Paso me miró con recelo. Era un hombre bajo, con el pelo largo, de los que van bien arreglados, con un cinturón del que se sentía orgulloso y manos pequeñas y gruesas. Tenía un talante tranquilo y no era un recluta novato. Supuse que lo habían trasladado temporalmente de alguna otra cohorte. Tenía un aire competente pero no demasiado altanero. Llevaba un juego de tablillas enceradas y en la oreja derecha un punzón de hueso para tomar notas que se la doblaba hacia delante.
—Didio Falco —me presenté con educación. Yo siempre respetaba a los hombres que Petro reunía a su alrededor. Él tenía buen ojo para la gente y siempre le respondían bien—. Petronio Longo me dijo que viniera para ayudar en calidad de asesor. —Paso no dijo nada todavía y miró de reojo a Fúsculo. Le habían dicho, o había deducido, que yo era un informante; y eso no le gustó—. Sí, da asco —asentí—. A mí tampoco me hace feliz. Tengo cosas mejores que hacer. Pero Petro sabe que soy competente. Deduzco que tu pelotón se está atrancando con la delincuencia veraniega y necesitan encargar a otros el excedente. —Ya estaba bien de justificarme. O eso, o es que mi querido amigo Lucio ya está demasiado ocupado con una nueva amante.

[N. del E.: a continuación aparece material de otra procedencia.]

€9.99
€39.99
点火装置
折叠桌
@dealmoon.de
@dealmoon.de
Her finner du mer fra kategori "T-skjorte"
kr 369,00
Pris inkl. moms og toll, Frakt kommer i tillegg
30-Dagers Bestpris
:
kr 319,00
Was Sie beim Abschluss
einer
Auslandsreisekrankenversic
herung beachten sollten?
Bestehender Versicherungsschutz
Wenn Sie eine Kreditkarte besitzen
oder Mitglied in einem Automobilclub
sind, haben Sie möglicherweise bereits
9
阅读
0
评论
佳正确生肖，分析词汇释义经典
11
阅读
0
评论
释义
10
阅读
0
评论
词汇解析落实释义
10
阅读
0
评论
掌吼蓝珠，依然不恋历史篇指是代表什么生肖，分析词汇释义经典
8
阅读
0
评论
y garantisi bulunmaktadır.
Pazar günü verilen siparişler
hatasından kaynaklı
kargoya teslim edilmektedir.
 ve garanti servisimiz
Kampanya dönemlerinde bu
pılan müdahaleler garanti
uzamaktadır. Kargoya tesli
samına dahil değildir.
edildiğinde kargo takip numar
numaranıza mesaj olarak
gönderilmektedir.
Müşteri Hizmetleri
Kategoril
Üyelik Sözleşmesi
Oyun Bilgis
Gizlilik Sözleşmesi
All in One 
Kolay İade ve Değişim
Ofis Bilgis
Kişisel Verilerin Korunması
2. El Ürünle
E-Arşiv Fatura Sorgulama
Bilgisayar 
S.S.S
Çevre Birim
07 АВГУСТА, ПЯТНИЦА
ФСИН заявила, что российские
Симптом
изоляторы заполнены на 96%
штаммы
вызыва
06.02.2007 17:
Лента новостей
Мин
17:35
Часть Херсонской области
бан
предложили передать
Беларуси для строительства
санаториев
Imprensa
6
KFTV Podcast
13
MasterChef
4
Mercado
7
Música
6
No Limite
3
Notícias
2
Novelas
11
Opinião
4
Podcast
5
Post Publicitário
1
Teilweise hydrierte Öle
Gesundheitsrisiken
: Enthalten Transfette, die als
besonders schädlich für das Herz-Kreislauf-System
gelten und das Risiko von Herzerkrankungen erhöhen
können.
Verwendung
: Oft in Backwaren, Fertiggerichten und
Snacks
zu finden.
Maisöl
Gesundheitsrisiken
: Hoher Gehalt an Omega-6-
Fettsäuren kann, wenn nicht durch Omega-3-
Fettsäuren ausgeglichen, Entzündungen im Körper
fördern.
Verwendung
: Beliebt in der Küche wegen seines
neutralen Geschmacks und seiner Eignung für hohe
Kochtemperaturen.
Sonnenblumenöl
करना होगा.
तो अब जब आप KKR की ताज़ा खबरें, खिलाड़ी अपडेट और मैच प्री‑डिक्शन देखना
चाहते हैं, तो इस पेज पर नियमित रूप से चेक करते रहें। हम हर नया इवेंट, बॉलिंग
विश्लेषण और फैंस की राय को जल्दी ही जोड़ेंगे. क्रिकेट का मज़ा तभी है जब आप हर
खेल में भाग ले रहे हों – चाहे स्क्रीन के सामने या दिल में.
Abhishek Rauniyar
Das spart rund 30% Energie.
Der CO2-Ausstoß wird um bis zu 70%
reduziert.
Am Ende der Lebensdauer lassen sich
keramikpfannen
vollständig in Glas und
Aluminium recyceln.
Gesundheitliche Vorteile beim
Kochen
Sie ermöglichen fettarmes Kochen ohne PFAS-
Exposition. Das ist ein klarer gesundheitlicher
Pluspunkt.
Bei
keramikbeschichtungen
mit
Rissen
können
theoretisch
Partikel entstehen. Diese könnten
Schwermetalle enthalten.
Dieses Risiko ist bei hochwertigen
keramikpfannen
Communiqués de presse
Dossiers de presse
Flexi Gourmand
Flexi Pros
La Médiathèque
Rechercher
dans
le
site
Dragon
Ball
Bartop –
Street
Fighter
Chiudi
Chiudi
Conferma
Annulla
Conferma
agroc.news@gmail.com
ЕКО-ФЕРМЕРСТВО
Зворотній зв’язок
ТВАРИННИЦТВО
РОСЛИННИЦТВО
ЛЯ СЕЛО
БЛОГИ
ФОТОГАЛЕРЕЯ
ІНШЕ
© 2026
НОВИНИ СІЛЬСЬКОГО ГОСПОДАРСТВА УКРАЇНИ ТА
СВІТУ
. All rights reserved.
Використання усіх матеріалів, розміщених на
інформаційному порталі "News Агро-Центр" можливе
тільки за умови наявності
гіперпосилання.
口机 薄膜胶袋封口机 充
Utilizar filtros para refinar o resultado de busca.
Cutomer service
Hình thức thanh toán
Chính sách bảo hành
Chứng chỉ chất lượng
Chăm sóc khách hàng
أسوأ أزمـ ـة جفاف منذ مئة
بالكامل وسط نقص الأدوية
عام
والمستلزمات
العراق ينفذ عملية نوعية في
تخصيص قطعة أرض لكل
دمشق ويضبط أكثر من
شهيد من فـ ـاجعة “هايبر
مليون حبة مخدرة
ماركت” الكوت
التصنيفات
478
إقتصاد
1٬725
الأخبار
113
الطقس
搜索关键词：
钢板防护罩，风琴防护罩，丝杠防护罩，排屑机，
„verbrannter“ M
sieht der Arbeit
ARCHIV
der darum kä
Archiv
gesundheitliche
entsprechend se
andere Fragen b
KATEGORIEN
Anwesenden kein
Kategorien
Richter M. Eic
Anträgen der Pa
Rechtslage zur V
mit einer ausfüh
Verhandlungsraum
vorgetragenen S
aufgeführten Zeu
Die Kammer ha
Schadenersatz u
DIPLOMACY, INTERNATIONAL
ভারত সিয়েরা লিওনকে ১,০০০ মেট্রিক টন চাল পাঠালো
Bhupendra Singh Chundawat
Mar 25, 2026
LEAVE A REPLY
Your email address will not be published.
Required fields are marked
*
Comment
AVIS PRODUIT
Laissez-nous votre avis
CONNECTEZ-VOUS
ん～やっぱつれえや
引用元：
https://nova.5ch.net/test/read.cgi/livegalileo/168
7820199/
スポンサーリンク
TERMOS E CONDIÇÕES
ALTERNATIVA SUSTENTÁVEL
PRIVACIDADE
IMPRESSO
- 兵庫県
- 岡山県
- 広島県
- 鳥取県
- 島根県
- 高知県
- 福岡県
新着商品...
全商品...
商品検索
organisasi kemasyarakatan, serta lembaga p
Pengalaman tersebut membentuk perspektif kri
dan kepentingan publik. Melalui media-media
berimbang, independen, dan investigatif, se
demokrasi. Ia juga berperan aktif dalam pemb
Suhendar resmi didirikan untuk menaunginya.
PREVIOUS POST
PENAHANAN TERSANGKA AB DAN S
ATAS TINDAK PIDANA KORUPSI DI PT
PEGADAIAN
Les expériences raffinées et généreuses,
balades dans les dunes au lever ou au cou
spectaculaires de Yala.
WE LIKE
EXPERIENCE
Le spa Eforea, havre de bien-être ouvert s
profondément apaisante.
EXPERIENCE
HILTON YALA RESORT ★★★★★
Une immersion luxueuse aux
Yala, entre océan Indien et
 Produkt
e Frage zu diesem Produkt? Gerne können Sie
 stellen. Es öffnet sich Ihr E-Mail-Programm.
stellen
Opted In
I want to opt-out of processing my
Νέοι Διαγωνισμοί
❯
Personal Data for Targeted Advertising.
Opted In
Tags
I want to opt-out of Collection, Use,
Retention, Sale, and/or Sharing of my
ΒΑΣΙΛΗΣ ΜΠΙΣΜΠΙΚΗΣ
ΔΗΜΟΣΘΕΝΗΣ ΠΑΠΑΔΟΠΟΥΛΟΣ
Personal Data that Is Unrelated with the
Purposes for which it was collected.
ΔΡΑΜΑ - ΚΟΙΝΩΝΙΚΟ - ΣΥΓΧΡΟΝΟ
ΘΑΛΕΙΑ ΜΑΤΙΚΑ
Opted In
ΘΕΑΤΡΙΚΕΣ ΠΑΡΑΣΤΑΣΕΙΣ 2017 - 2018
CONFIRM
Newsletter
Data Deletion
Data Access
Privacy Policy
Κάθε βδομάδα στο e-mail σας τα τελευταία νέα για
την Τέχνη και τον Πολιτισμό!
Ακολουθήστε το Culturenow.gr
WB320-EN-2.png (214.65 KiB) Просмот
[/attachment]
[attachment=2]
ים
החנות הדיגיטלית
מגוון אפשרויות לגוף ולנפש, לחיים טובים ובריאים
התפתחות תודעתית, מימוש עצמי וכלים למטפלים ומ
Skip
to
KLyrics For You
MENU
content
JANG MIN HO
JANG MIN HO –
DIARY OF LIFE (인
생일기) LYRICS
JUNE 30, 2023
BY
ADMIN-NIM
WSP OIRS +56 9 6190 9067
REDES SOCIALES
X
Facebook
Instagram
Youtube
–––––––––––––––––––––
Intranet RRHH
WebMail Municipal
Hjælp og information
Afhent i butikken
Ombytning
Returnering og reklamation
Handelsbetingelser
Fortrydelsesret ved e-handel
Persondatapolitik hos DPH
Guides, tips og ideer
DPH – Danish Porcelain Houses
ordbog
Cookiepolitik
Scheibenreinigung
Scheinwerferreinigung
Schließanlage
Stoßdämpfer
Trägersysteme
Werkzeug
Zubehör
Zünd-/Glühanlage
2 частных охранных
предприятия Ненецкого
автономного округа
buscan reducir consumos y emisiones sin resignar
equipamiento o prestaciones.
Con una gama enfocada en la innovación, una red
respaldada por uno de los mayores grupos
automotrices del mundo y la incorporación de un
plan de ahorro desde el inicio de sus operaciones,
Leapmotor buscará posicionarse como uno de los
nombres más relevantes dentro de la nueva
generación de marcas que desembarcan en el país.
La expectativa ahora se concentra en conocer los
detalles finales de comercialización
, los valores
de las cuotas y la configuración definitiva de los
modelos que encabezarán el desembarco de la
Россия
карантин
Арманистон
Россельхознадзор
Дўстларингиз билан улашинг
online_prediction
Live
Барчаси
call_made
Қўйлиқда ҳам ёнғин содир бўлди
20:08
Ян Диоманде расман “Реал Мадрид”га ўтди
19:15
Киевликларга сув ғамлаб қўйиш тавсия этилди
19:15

—¿Anda detrás de otra? —Fúsculo se sobresaltó. La vida amorosa de Petro fascinaba a sus hombres.
—Son sólo conjeturas. Él no me ha dicho nada. Ya sabéis lo reservado que es. Sólo estaremos seguros cuando el próximo marido ultrajado venga a preguntar si sabemos por qué su tortolita está siempre cansada… Así que, Paso, ¿qué es lo que cuenta aquí el personal?
El nuevo oficial de investigación dio su informe con un poco de fría formalidad al principio, para luego calentarse a medida que avanzaba.
—Aurelio Crísipo había estado ocupado en sus asuntos habituales. Por la mañana hubo visitas; apunté los nombres. Pero lo vieron vivo (cuando pidió el almuerzo) después de que la última visita supuestamente se había marchado.